What the exercise asks. An exact copy of every entry is needed, without the pictures.

Data provided.
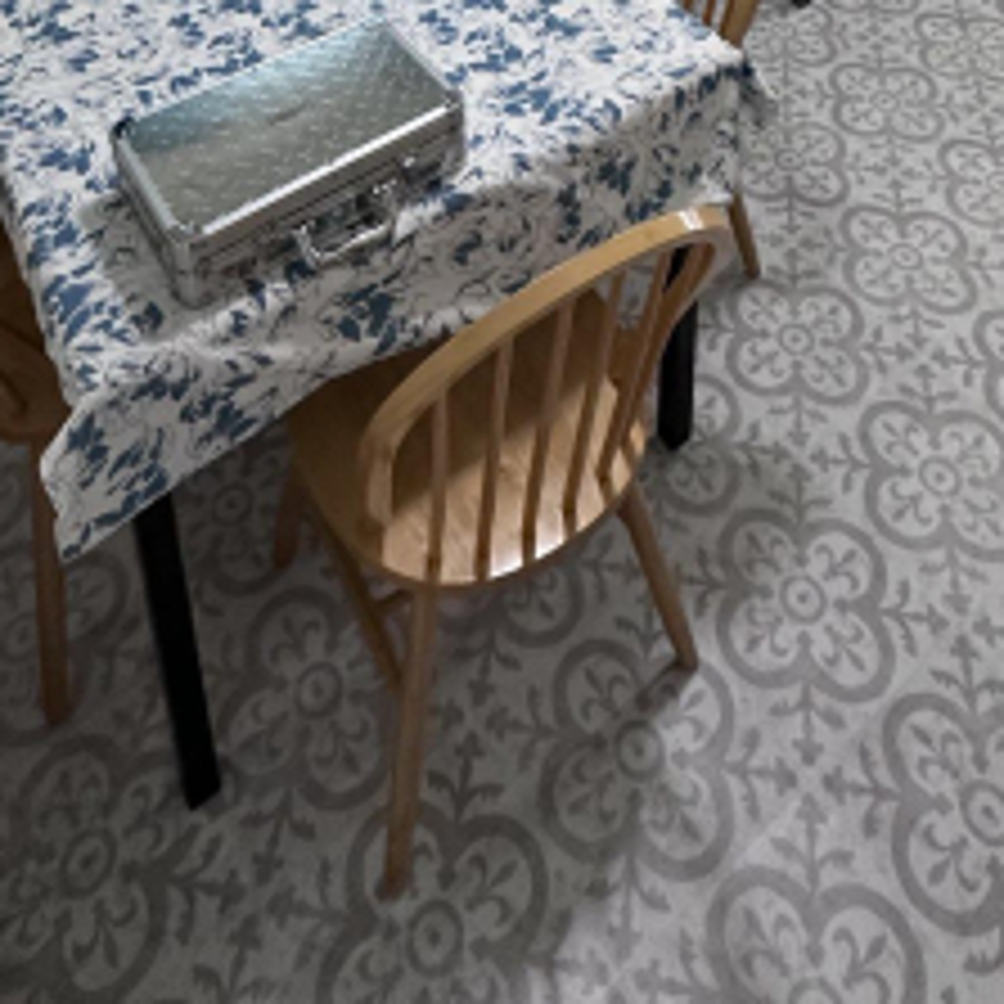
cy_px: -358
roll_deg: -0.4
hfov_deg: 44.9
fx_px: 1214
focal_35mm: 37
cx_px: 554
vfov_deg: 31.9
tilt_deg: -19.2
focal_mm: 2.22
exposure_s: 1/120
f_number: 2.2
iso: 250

Result of the exercise.
cy_px: -358
roll_deg: -0.4
hfov_deg: 44.9
fx_px: 1214
focal_35mm: 37
cx_px: 554
vfov_deg: 31.9
tilt_deg: -19.2
focal_mm: 2.22
exposure_s: 1/120
f_number: 2.2
iso: 250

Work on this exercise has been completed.